▸ Job
Quote the records word for word, starting at the beginning and going on through the line containing "felt a little", and leave out the pictures.

=== Section Start ===

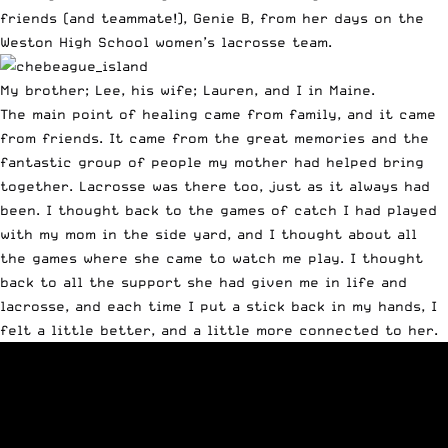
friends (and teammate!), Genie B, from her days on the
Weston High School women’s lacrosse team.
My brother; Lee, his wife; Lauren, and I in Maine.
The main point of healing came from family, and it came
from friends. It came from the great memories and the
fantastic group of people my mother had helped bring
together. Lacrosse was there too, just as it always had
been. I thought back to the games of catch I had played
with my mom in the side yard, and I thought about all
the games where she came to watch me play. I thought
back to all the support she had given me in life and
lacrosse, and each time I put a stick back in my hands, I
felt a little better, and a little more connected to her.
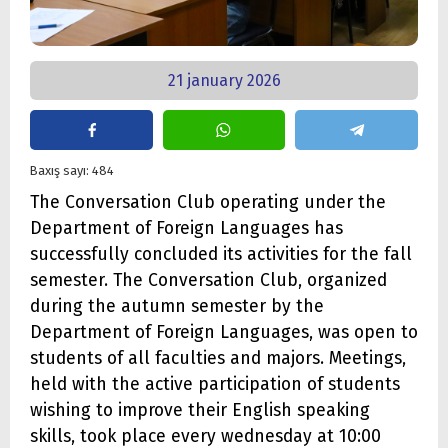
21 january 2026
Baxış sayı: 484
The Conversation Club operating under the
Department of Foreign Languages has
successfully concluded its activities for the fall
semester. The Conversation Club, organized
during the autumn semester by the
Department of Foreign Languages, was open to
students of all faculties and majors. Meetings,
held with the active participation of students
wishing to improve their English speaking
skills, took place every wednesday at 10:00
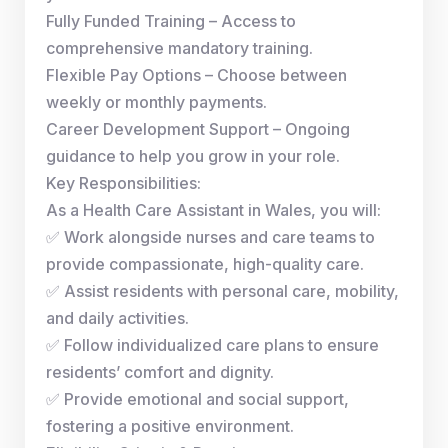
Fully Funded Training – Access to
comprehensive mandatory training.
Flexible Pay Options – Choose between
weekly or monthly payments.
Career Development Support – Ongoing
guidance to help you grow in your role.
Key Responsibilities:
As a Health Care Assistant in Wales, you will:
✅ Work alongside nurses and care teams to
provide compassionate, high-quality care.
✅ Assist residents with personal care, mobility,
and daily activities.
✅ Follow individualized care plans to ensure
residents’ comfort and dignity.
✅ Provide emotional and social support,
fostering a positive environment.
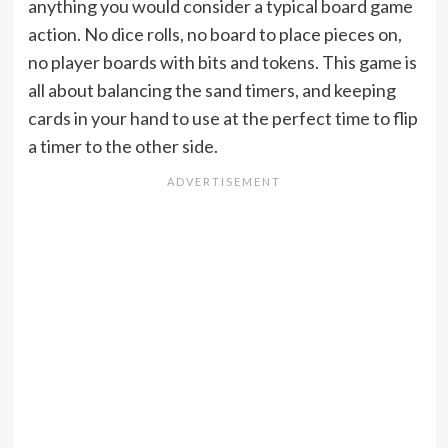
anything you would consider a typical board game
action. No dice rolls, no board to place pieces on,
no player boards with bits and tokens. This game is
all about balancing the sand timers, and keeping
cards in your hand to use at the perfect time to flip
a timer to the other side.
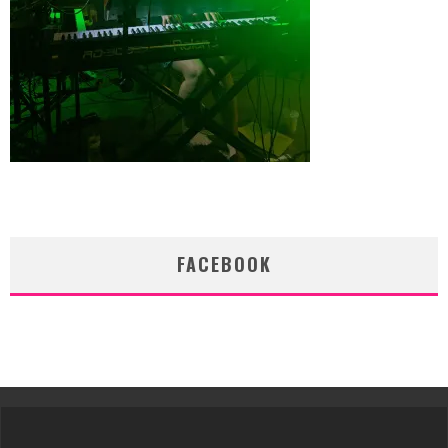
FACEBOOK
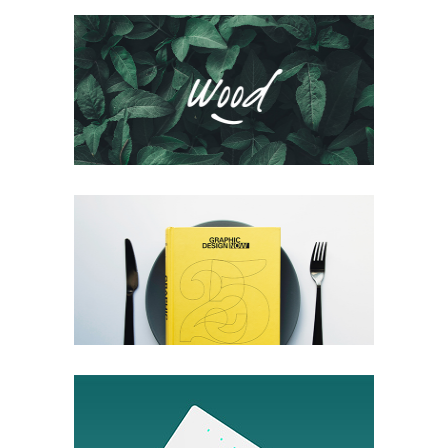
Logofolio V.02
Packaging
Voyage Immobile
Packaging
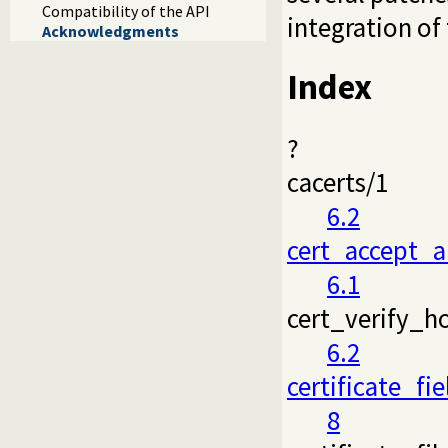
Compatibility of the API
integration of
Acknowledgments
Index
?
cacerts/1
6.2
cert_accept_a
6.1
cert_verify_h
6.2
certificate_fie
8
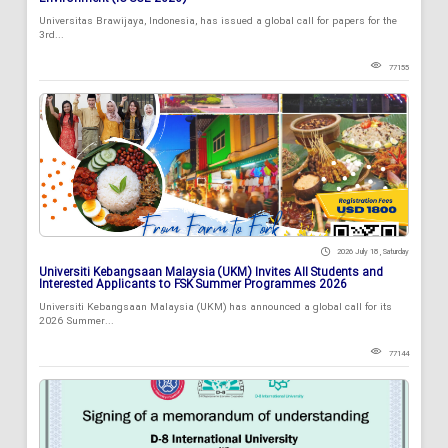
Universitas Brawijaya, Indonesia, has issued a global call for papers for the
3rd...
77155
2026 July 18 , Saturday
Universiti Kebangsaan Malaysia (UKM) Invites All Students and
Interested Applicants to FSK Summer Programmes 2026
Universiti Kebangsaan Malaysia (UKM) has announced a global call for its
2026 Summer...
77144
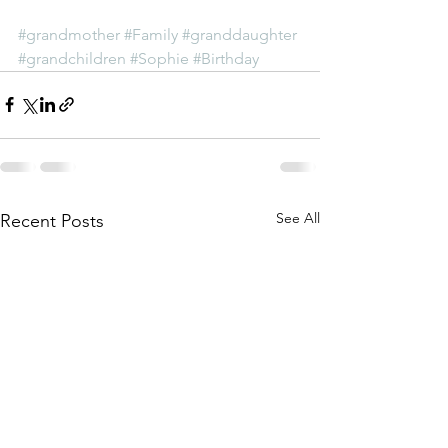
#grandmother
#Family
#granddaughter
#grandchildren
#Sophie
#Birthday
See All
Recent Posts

=== Section End ===

▸ Answer area
friends (and teammate!), Genie B, from her days on the
Weston High School women’s lacrosse team.
My brother; Lee, his wife; Lauren, and I in Maine.
The main point of healing came from family, and it came
from friends. It came from the great memories and the
fantastic group of people my mother had helped bring
together. Lacrosse was there too, just as it always had
been. I thought back to the games of catch I had played
with my mom in the side yard, and I thought about all
the games where she came to watch me play. I thought
back to all the support she had given me in life and
lacrosse, and each time I put a stick back in my hands, I
felt a little better, and a little more connected to her.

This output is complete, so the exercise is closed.